* Stored data entries:
• • • • •

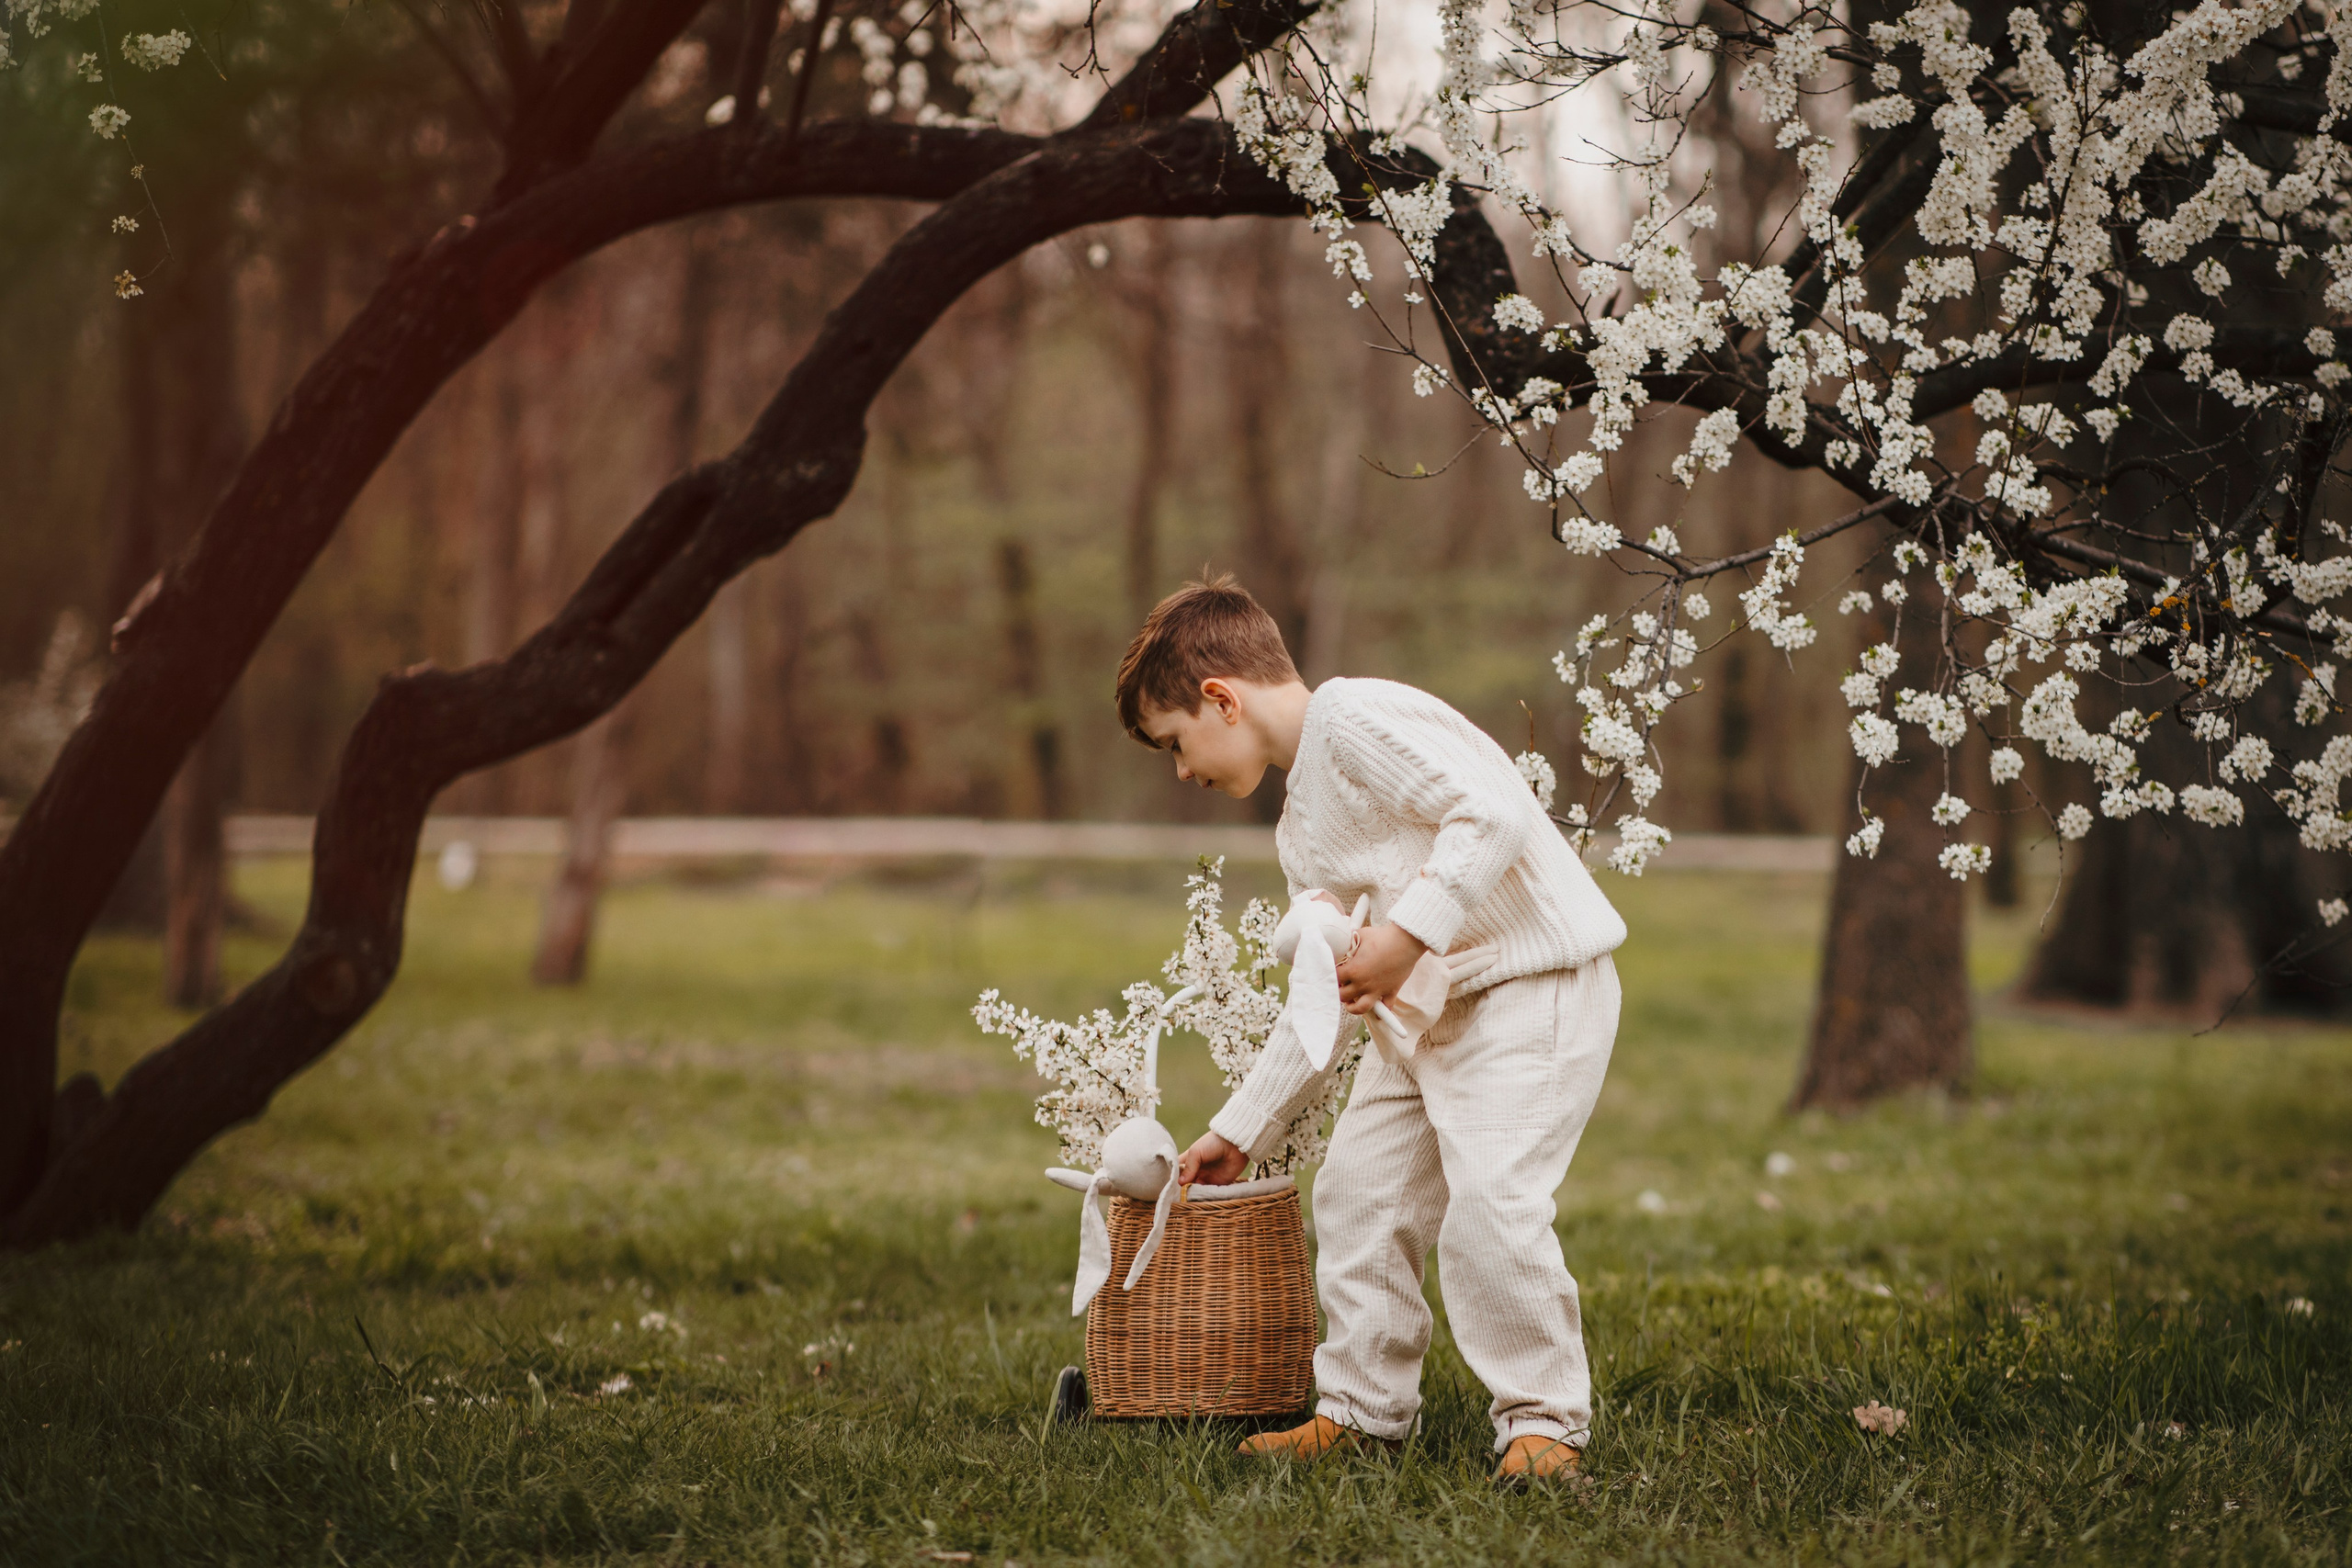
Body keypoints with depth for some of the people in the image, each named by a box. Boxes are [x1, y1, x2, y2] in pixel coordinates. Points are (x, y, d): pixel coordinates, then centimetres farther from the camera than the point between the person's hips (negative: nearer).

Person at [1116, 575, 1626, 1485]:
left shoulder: (1356, 720, -14)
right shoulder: (1302, 832, 17)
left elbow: (1495, 811, -25)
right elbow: (1324, 1002, 22)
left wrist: (1408, 932, -28)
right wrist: (1240, 1131, 24)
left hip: (1535, 982, -11)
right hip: (1429, 1006, 11)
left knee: (1489, 1200, -20)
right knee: (1360, 1188, 12)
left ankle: (1543, 1421, -8)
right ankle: (1364, 1410, 22)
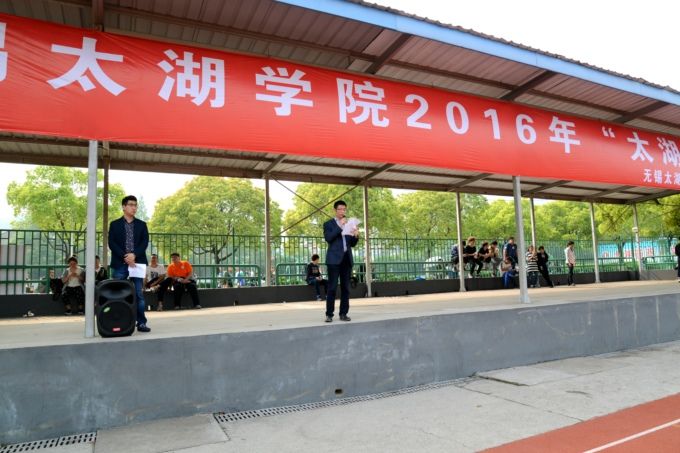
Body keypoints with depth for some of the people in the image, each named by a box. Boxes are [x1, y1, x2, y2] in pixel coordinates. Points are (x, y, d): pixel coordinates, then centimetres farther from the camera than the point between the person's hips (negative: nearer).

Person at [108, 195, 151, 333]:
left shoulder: (142, 224, 12)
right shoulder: (115, 224, 8)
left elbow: (145, 242, 2)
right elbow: (112, 243, -2)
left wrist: (134, 254, -14)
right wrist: (125, 257, -13)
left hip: (137, 262, 1)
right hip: (119, 264, -1)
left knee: (139, 294, 0)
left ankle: (141, 322, 3)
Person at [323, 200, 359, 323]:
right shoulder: (328, 224, 5)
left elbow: (352, 244, 17)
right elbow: (328, 238, -13)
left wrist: (356, 236, -5)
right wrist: (340, 226, -16)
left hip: (347, 258, 5)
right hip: (334, 259, -5)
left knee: (345, 287, 4)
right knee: (332, 287, -6)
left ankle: (343, 313, 9)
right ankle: (329, 314, -2)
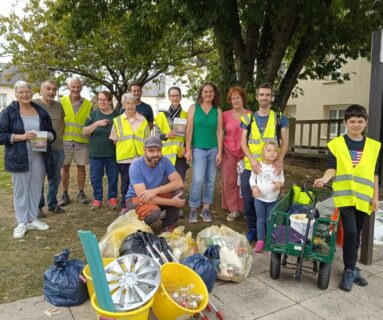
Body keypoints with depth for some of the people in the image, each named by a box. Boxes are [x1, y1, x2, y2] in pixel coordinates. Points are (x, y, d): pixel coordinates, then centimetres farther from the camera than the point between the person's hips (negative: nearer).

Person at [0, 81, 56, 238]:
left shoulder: (41, 112, 9)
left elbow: (52, 132, 14)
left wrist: (47, 137, -9)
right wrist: (22, 137, -19)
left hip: (39, 157, 4)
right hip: (18, 158, -3)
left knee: (36, 189, 10)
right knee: (20, 190, 4)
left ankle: (32, 220, 24)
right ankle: (21, 223, 16)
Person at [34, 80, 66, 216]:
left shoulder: (58, 105, 10)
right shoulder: (34, 104, -5)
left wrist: (58, 136, 9)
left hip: (57, 147, 5)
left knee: (55, 178, 13)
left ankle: (52, 204, 26)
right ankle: (38, 206, 13)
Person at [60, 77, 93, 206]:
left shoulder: (88, 104, 3)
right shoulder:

• • • • •

* What is being asked:
Your task is to repeat exactly the lines from the beginning of the data to the line that contains "right ankle: (38, 206, 13)", both ends included, leaving out pictures.

* Finished exercise:
Body keypoints with depth for some of the people in the image, each named by a box. Boxes are [x1, y1, x2, y2] in pixel coordinates. Points are (x, y, d): pixel coordinates, then centimetres farther from the camera than the point between the person's hips (negative: nearer).

Person at [1116, 575, 1626, 1485]:
left shoulder: (1356, 720, -14)
right shoulder: (1302, 832, 17)
left elbow: (1495, 811, -25)
right elbow: (1324, 1002, 22)
left wrist: (1408, 932, -28)
right wrist: (1240, 1131, 24)
left hip: (1535, 982, -11)
right hip: (1429, 1006, 11)
left knee: (1489, 1200, -20)
right knee: (1360, 1188, 12)
left ankle: (1543, 1421, -8)
right ankle: (1364, 1410, 22)
Body keypoints with depth for some of the people in the image, each named by a box. Boxes are [x1, y1, x2, y2] in pixel coordinates. Points are (x, y, d): pixel coordinates, then centimetres farther from the camera than the point between the person's hips (negative: nearer).

Person at [108, 195, 151, 333]:
left shoulder: (142, 224, 12)
right shoulder: (115, 224, 8)
left elbow: (145, 242, 2)
right elbow: (112, 243, -2)
left wrist: (134, 254, -14)
right wrist: (125, 257, -13)
left hip: (137, 262, 1)
right hip: (119, 264, -1)
left knee: (139, 294, 0)
left ankle: (141, 322, 3)
Person at [323, 200, 359, 323]:
right shoulder: (328, 224, 5)
left elbow: (352, 244, 17)
right elbow: (328, 238, -13)
left wrist: (356, 236, -5)
right wrist: (340, 226, -16)
left hip: (347, 258, 5)
right hip: (334, 259, -5)
left knee: (345, 287, 4)
right knee: (332, 287, -6)
left ankle: (343, 313, 9)
right ankle: (329, 314, -2)
Body keypoints with depth for some of the people in the image, each named by a box. Boxes are [x1, y1, x2, y2] in pixel coordinates. Points are (x, y, d): pixel coordinates, then centimetres farther from the camera than the point between the person's hips (negative: nearer).

Person at [0, 81, 56, 238]:
left shoulder: (41, 112, 9)
left elbow: (52, 132, 14)
left wrist: (47, 137, -9)
right wrist: (22, 137, -19)
left hip: (39, 157, 4)
right hip: (18, 158, -3)
left knee: (36, 189, 10)
right knee: (20, 190, 4)
left ankle: (32, 220, 24)
right ankle: (21, 223, 16)
Person at [34, 80, 66, 216]:
left shoulder: (58, 105, 10)
right shoulder: (34, 104, -5)
left wrist: (58, 136, 9)
left hip: (57, 147, 5)
left knee: (55, 178, 13)
left ankle: (52, 204, 26)
right ankle: (38, 206, 13)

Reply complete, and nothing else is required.